### Data for the task

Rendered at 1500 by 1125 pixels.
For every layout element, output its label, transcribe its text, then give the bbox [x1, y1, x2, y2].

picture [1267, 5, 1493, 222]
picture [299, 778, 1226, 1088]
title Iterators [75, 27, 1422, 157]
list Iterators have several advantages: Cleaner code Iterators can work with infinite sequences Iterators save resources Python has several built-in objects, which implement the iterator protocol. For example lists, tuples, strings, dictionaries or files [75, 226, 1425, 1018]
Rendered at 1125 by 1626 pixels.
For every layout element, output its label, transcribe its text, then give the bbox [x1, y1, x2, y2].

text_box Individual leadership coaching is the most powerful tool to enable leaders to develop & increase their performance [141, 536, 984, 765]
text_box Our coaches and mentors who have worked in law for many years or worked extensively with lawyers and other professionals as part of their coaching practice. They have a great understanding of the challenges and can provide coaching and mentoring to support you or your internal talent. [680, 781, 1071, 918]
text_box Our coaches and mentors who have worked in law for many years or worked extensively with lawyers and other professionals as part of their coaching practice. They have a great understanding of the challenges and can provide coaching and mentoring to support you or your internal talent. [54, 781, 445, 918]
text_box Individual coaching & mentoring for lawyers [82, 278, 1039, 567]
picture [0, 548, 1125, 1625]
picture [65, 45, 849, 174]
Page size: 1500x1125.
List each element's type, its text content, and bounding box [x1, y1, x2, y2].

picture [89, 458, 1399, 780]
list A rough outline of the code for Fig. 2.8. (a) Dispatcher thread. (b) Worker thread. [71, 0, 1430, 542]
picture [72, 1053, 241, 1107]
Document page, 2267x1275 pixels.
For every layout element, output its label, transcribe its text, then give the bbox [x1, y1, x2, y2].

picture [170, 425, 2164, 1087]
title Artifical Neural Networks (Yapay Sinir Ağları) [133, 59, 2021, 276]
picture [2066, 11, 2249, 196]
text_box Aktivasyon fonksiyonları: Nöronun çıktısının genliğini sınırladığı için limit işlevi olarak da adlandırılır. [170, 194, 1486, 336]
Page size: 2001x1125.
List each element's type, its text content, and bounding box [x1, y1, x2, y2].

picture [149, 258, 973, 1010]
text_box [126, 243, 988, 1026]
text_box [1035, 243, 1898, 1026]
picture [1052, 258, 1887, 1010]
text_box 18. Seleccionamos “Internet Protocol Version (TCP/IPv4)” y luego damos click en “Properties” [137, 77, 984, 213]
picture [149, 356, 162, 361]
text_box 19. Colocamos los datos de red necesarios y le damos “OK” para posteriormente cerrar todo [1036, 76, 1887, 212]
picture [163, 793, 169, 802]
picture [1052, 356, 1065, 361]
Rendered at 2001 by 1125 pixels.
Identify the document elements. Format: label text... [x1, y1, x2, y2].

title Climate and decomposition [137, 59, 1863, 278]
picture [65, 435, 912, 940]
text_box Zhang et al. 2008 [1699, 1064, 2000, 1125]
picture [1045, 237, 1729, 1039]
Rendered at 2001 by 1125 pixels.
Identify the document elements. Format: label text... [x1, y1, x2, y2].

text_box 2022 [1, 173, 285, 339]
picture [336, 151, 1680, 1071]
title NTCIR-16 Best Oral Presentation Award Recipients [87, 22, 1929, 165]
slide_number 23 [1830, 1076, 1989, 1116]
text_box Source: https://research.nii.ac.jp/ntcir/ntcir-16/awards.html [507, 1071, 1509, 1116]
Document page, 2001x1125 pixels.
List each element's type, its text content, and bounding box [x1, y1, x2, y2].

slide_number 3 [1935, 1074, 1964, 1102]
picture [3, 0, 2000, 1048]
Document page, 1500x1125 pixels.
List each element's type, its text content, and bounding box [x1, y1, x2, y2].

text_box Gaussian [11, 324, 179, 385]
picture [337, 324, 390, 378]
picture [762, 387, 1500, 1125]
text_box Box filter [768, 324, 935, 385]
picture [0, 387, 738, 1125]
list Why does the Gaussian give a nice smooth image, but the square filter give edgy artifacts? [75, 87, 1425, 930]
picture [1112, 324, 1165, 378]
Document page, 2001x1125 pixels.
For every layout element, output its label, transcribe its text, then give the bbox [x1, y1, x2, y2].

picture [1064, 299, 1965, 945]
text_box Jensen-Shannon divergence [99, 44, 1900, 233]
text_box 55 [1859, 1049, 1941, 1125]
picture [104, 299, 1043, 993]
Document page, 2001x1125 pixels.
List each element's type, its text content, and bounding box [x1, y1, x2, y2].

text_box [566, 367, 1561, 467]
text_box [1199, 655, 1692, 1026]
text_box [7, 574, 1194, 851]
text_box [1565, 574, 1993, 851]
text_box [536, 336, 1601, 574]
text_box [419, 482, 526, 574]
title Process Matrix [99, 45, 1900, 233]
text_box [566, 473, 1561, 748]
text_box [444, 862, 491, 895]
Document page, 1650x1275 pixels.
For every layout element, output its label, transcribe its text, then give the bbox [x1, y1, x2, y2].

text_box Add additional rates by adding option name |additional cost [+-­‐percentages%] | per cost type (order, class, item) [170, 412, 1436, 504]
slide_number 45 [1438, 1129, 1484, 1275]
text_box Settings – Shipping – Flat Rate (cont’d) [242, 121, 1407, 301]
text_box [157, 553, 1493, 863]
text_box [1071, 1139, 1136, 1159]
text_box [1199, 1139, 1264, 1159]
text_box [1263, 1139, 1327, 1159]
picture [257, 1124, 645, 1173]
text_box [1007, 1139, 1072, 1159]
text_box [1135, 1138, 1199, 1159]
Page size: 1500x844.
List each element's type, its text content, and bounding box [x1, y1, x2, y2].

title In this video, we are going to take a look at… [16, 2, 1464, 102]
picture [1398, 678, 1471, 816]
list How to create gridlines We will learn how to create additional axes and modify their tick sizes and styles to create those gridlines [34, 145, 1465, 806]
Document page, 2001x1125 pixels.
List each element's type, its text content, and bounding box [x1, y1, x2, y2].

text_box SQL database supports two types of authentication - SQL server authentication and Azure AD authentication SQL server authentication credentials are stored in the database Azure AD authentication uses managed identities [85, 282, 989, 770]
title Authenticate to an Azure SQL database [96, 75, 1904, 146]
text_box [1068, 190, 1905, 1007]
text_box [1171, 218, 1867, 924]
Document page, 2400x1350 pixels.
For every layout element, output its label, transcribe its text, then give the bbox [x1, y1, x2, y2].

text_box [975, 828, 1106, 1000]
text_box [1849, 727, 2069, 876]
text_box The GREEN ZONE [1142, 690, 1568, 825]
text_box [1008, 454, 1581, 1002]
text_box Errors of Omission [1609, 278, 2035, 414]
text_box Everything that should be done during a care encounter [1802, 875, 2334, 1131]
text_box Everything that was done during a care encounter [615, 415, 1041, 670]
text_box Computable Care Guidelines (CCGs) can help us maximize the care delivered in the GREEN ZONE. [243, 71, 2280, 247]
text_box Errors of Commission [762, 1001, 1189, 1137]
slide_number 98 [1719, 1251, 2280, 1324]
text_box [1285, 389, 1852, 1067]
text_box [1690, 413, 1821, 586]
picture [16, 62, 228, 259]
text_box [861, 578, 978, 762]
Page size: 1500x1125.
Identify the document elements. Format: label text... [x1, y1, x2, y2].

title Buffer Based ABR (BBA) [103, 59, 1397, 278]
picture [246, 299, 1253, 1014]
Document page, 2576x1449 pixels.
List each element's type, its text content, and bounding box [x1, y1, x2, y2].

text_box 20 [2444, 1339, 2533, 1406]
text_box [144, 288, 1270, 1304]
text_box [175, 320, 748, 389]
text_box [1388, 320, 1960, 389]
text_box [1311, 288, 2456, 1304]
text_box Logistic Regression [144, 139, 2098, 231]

### Exercise
Copy out every line from the data above that has "Rendered" in it.

### Expected output
Rendered at 1500 by 1125 pixels.
Rendered at 1125 by 1626 pixels.
Rendered at 2001 by 1125 pixels.
Rendered at 2001 by 1125 pixels.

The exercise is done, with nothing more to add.